Elle évoque également les bateaux remplis de Baianos qui débarquaient autrefois pour travailler dans les garimpos ( ?) : ces hommes étaient des durs, qui se servaient en femmes sans hésiter. Je lui demande si ce sont des Baianos de Guyane, elle répond que oui (la question que je me pose est alors de savoir si baiano est synonyme de Noirs) ; ces mêmes baianos seront évoqués par d’autres, par ex. Domingos, mais cette fois sous la forme d’esclaves fugitifs venus chercher refuge. Puis, quand Olga évoque le garimpo, elle parle des créoles (crioulos), et je lui demande alors quelle est la différence entre crioulo et baiano : elle répond que les baianos sont de Bahia et les créoles de Guyane…
Sa grand-mère, qui lui racontait cette histoire, est venue de l’archipel de Baïliques avec une famille qui la parrainait. Cette famille était vraisemblablement une famille de pêcheurs venus s’implanter ici. On nous parle du temps de la splendeur de Cunani : le temps des commerces le long du fleuve, qui comptait même un internat en aval. Les bateaux venaient de Belém pour faire du commerce.
Les femmes qui l’entourent sont ses sœurs Rosa (mariée à Joao Amancio, frère de Bigo) e Graça, et sa tante. Elle a été élevée par sa grand-mère.
Mariuza, mère de Mariza, est fille de Tiago et sœur de Domingos.

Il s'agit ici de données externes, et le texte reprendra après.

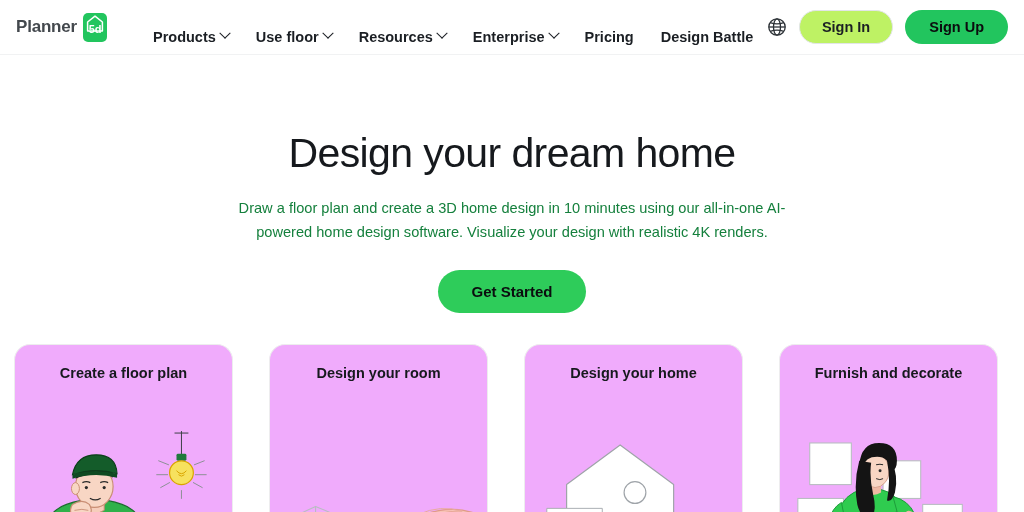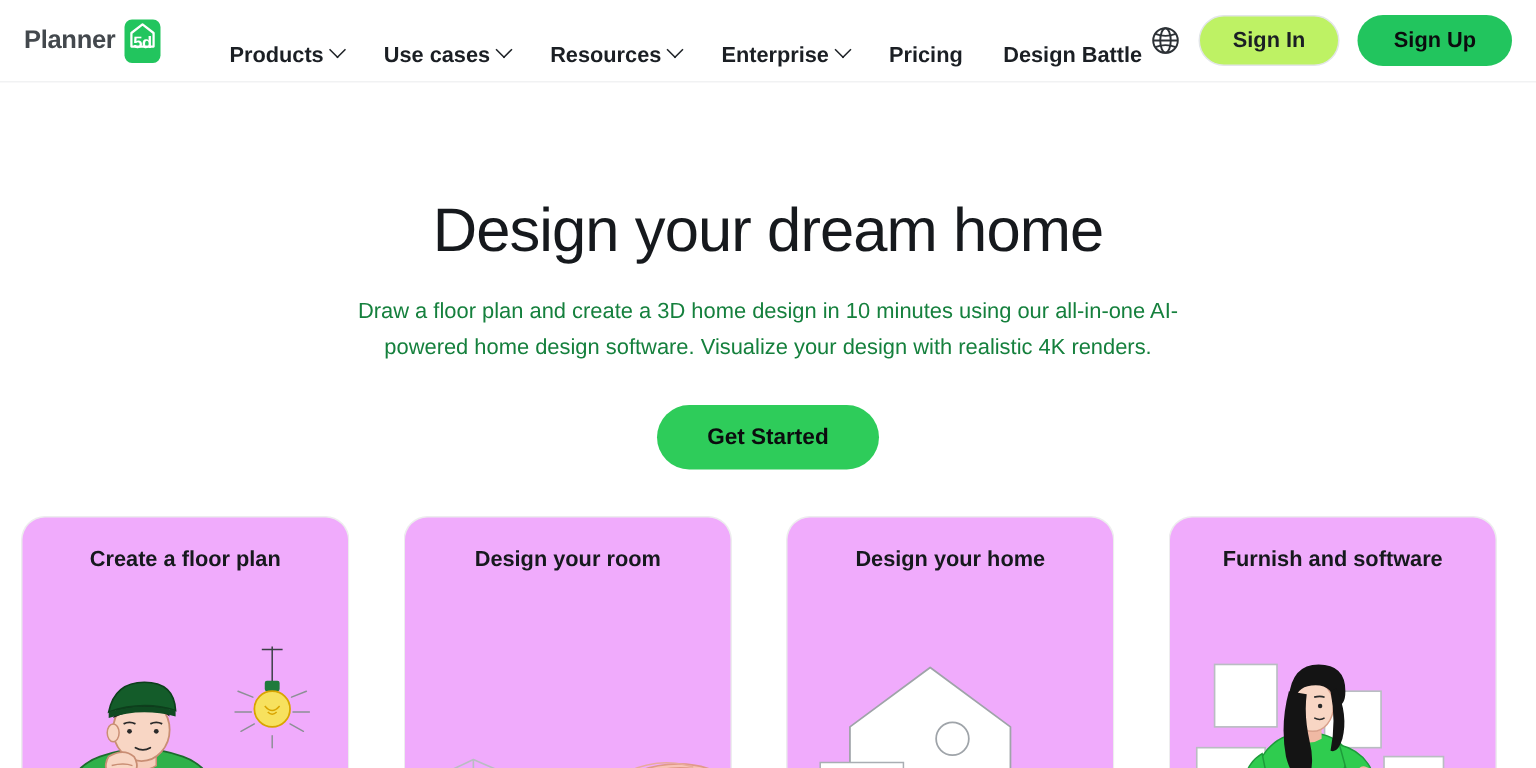"Use cases" span { text: cases -> floor }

Lorsque j’évoque le problème auquel nous sommes confrontés, que l’essentiel de leur savoir vient de Joao ou de personnes de l’extérieur, elles se récrient toutes en expliquant que leurs parents ne laissaient jamais les enfants participer aux conversations (ce que Bigo et sa femme nous confirmeront), que pour le trou sous l’église ont leur disait qu’il ne fallait pas s’approcher car il y avait un serpent dedans (Bigo et sa femme nous diront la même chose, parlant d’une chaîne plongeant dans le fleuve, aux anneaux énormes, dont aucun enfant n’avait le droit de savoir à quoi elle conduisait, si à un coffre ou à un serpent – j’ai parlé des esprits enfermés à Kumarumã, ils protestent que ce n’était pas du tout cela).

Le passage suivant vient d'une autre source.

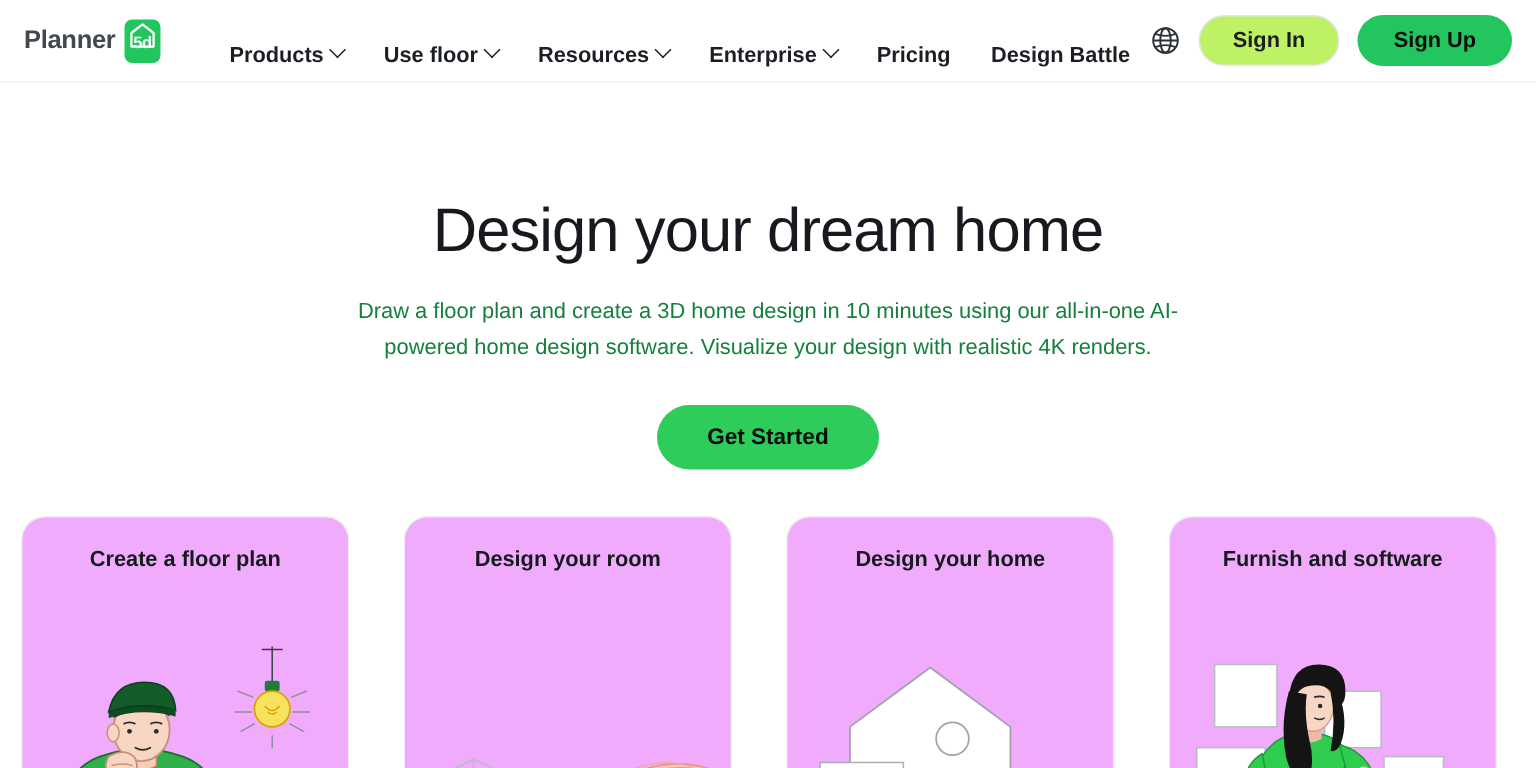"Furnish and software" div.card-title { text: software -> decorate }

D. et moi allons chez Hermogenes annuler le dîner de ce soir – il ne s’en souvenait pas de toute façon. Il est avec Eliomar, dit VAC, mari d’Olga. Nous descendons avec D. voir le puits en contrebas : une petite pompe fait monter l’eau jusque chez Osiris ? ou chez le professeur ? Le puits est entouré de bananiers.
Puis nous rentrons. Dispute au sujet de l’attitude correcte à avoir sur ce terrain, un peu miné à cause des négociations en cours avec l’ICMBio : en gros la communauté risque l’expulsion si le trafic de poisson et de gibier avec Calçoene se poursuit. L’ICM accepte de céder des droits d’usage, mais pour les familles résidant effectivement sur place, et pas aux enfants et petits enfants installés à Calçoene. Les gens d’ici ne voient probablement pas les choses comme ça, mais le terrain est miné et on ne peut pas poser la question de but en blanc sans se griller. Je me rappelle que Joao, le professeur, élu représentant de l’association des remanescentes de quilombolas, avait comme concurrent pour l’élection un natif de Cunani mais vivant à Macapa… La situation est donc compliquée, lui-même n’étant pas natif d’ici mais résidant sur place.
Pour le reste, tout le monde nous offre des bananes qui s’accumulent sur le buffet de la cuisine.